When I was on hold waiting to do a radio interview yesterday, I heard a heartbroken Jerry Tarkanian talk about Gondo, and the old coach kept returning to one word: loyalty.

Tark was spot on. During the 12 years we worked together, Gondo was a loyal friend and partner. I was asked during the interview why Gondo stuck it out all those years when so many others abandoned UNLV's basketball program. Loyalty. He loved the program and he loved the game.

One of my fondest memories is spending an entire day at the Hartford Civic Center the day before the Rebels' 1998 appearance in the NCAA tournament. We sat courtside for eight hours, watching all of the teams practice. Basketball junkies in heaven.

We were paired together as broadcasters in 1992, which was the first year after Tark. We did our last game – in the NIT in Boise – in the spring of 2004.

In those 12 years UNLV had, including those with interim titles, eight different coaches. It was almost comical. There was one season -- 1994-95 -- when we would prepare for the Tuesday coach's show not knowing who the coach was going to be that night. It was a tumultuous time, but Gondo never wavered in his support.

Make no mistake, there were times he was frustrated and angry about the direction things were going, but he always believed UNLV could return to its past glory. He was a constant. Think back to the last 17 years.

Since Tark left, Gondo was, in many ways, the face and the voice of the basketball program. He was also an iron man. Despite struggling with his health, he was the Cal Ripken of analysts. Toughness and loyalty. Two things stand out in looking back over our time together, and I come back to Tark's comments.

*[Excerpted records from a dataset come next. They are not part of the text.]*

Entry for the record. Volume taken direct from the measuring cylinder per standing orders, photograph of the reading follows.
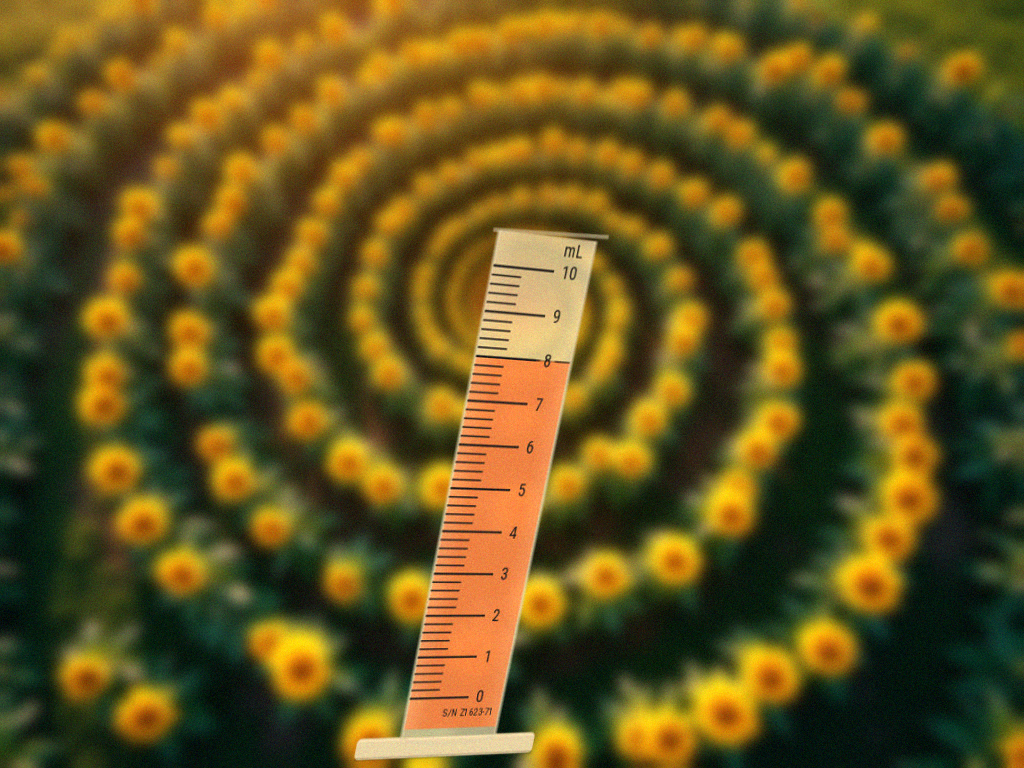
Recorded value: 8 mL
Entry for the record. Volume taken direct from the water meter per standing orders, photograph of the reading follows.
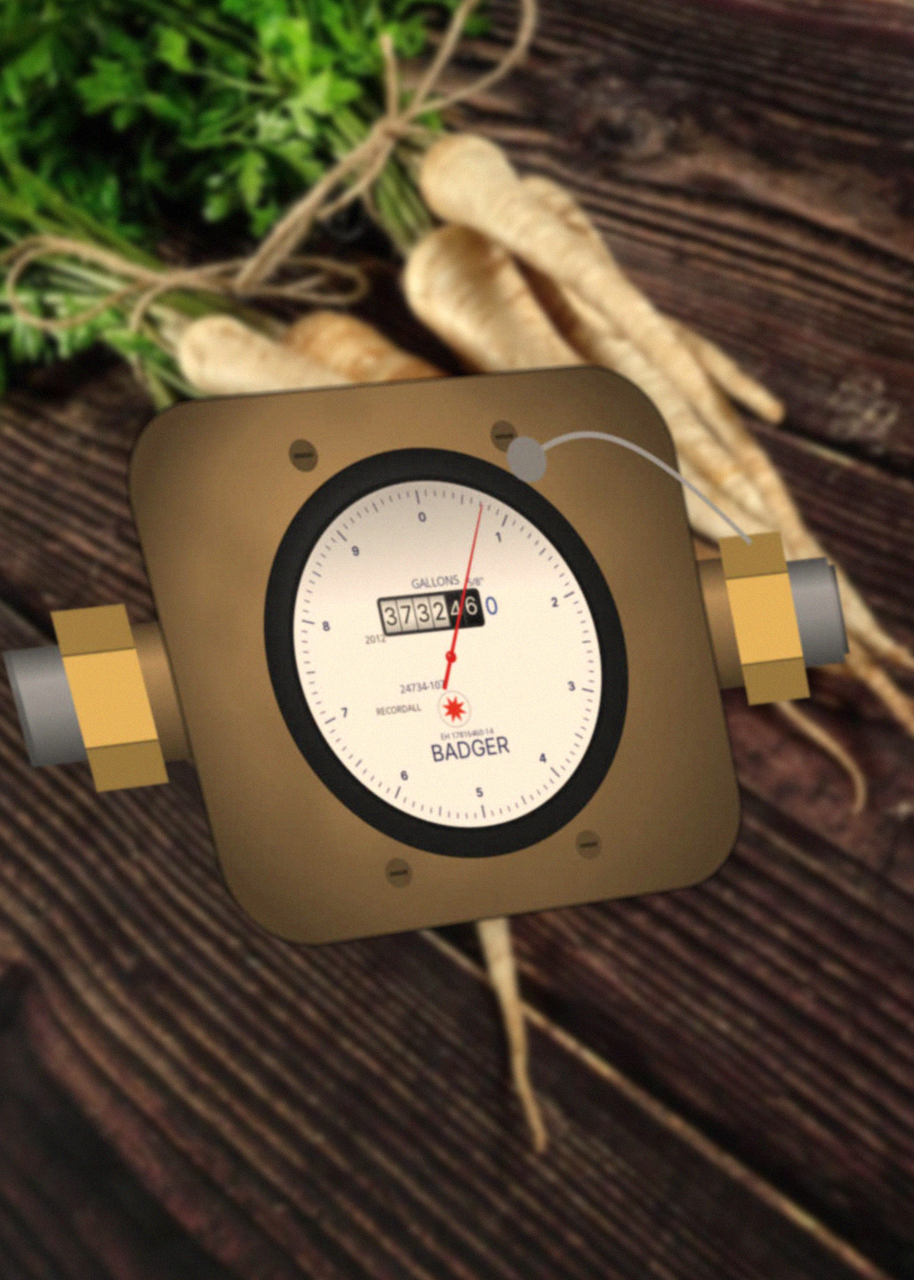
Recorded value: 3732460.7 gal
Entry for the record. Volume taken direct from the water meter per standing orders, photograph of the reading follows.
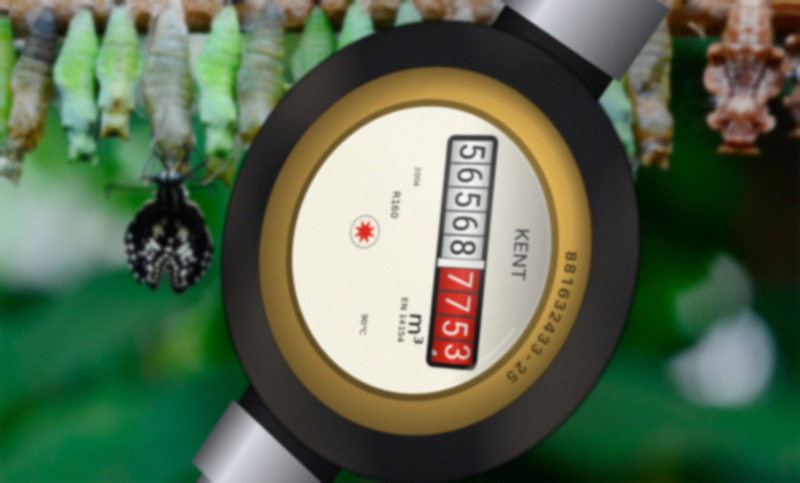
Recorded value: 56568.7753 m³
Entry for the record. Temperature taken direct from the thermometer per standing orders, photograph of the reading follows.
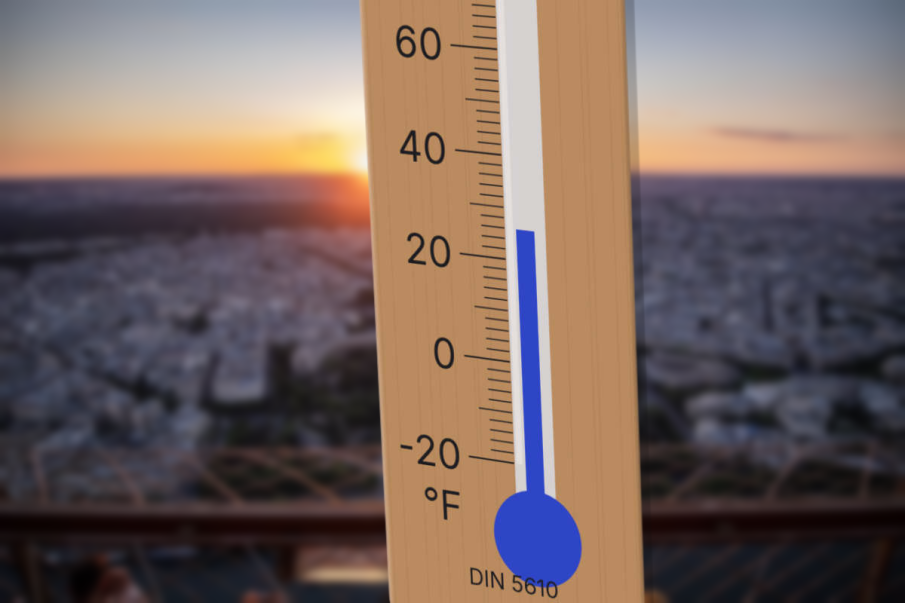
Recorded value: 26 °F
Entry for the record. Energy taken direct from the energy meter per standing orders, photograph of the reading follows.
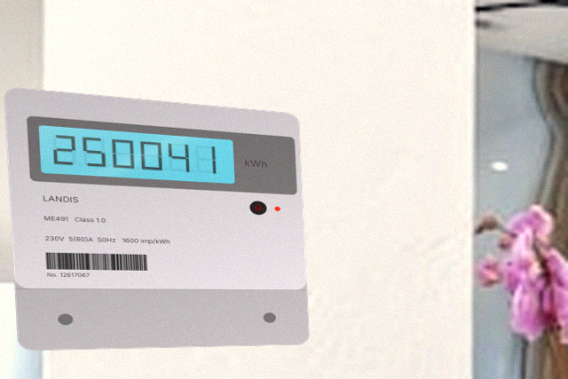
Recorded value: 250041 kWh
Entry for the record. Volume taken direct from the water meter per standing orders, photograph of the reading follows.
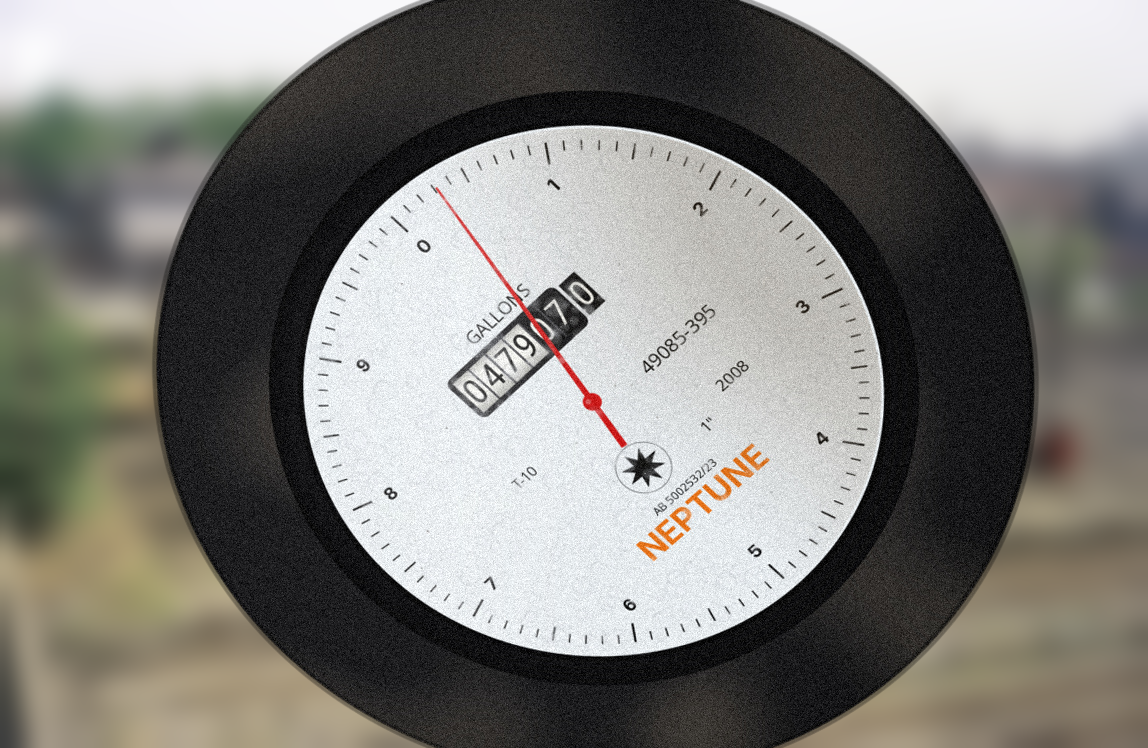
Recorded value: 479070.3 gal
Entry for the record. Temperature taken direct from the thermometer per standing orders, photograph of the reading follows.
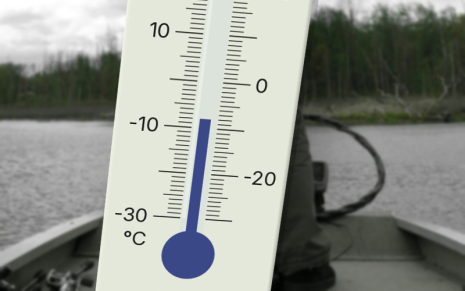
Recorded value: -8 °C
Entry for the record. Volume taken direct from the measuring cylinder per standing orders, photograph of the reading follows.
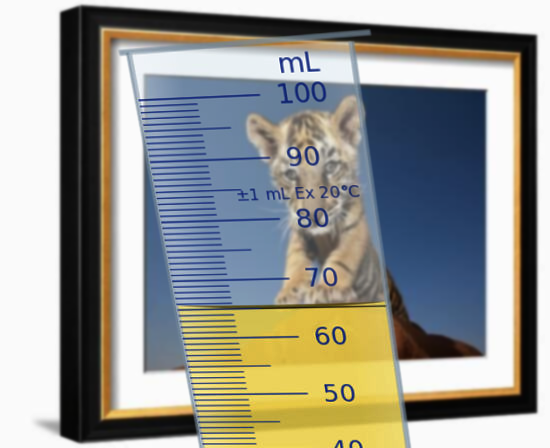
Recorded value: 65 mL
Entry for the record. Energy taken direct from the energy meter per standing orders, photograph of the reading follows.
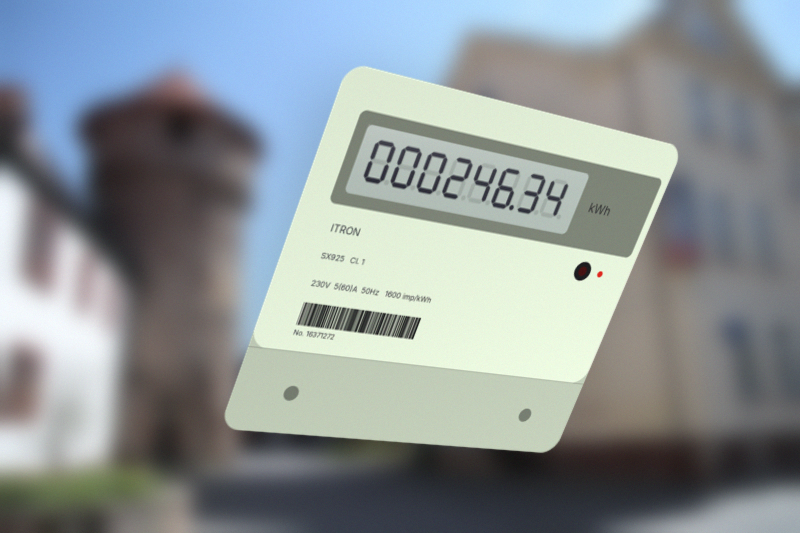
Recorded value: 246.34 kWh
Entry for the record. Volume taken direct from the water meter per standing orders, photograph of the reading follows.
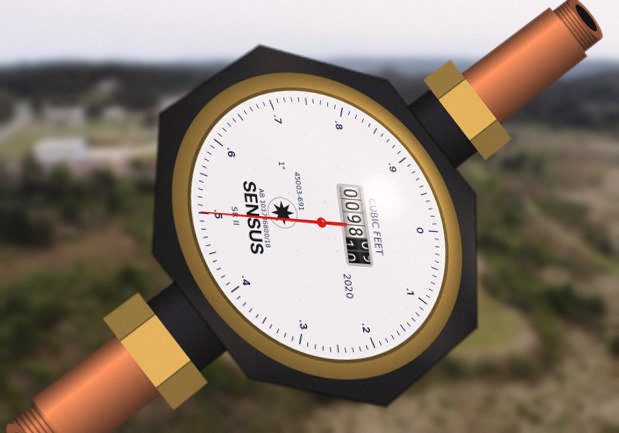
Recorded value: 9809.50 ft³
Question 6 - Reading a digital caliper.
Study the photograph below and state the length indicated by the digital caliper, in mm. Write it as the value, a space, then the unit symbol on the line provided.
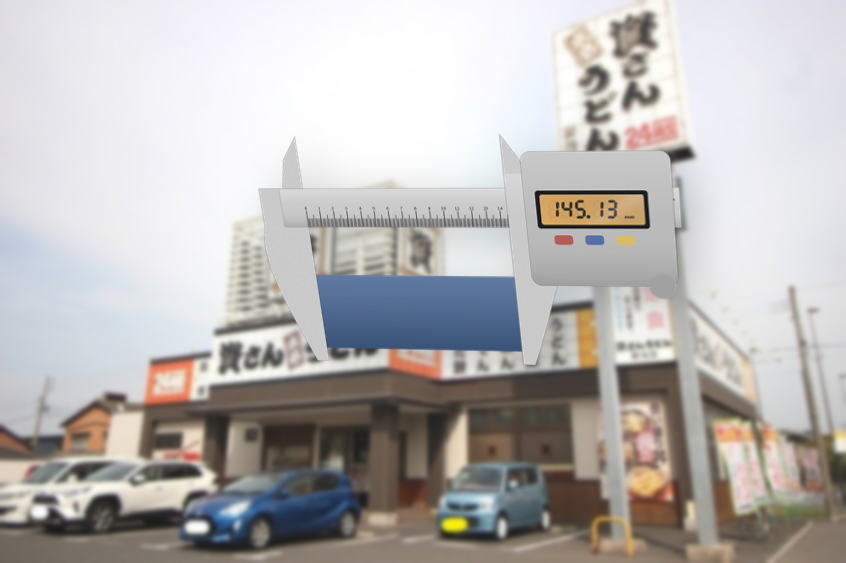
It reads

No matter what was happening off the court, Gondo was all business once the broadcasts began. From the first day, I thought our chemistry was great and nothing could change it. He was dedicated, supportive and always intent on making sure nothing got in the way of our on relationship on the air.

The other was that Gondo knew his role. We did a lot of television when we started together, and I used to tell him that TV is an analyst's medium. Take the ball and run with it, I used to tell him. But, as things morphed into us doing radio exclusively, Gondo's role changed.

On radio, the analyst has to pick his spots, but Gondo's ego never got in the way of doing the right thing. I felt like we were part of band, when things are really cooking. I knew where he was at all times. It was a feel thing. I could feel when he was going to talk and that rhythm is oft-times elusive depending on how partners get along, but we always had it.

He was a rigid guy. There was no middle ground in the way he lived and the way he passed judgment. He never played the political game, and I can confirm the Gondo continued to freeze out Irv Brown, the basketball official, long after the 1977 Final Four, when there was a huge disparity in fouls between UNLV and North Carolina. Brown later became a broadcaster and did numerous UNLV games.

We all try to leave a legacy, and for Gondo it is very simple. Mention his name to UNLV fans, and they immediately think of one thing: the way he played.

You buy a ticket and you want to see effort, and what a great lesson for all of us. He hustled, he cared and he competed. He gave it everything he had, until, ultimately, the big guy with the huge heart had nothing left.

It was a privilege to have spent 12 years doing UNLV's games with Gondo. Twelve years is a long time. You go through good and bad and a lot of emotion. Spend a lot of time together on the air and off, in gyms and hotels and airports. He's gone now, but there is something very special about the word “partner.” We were partners, and in my memories we always will be.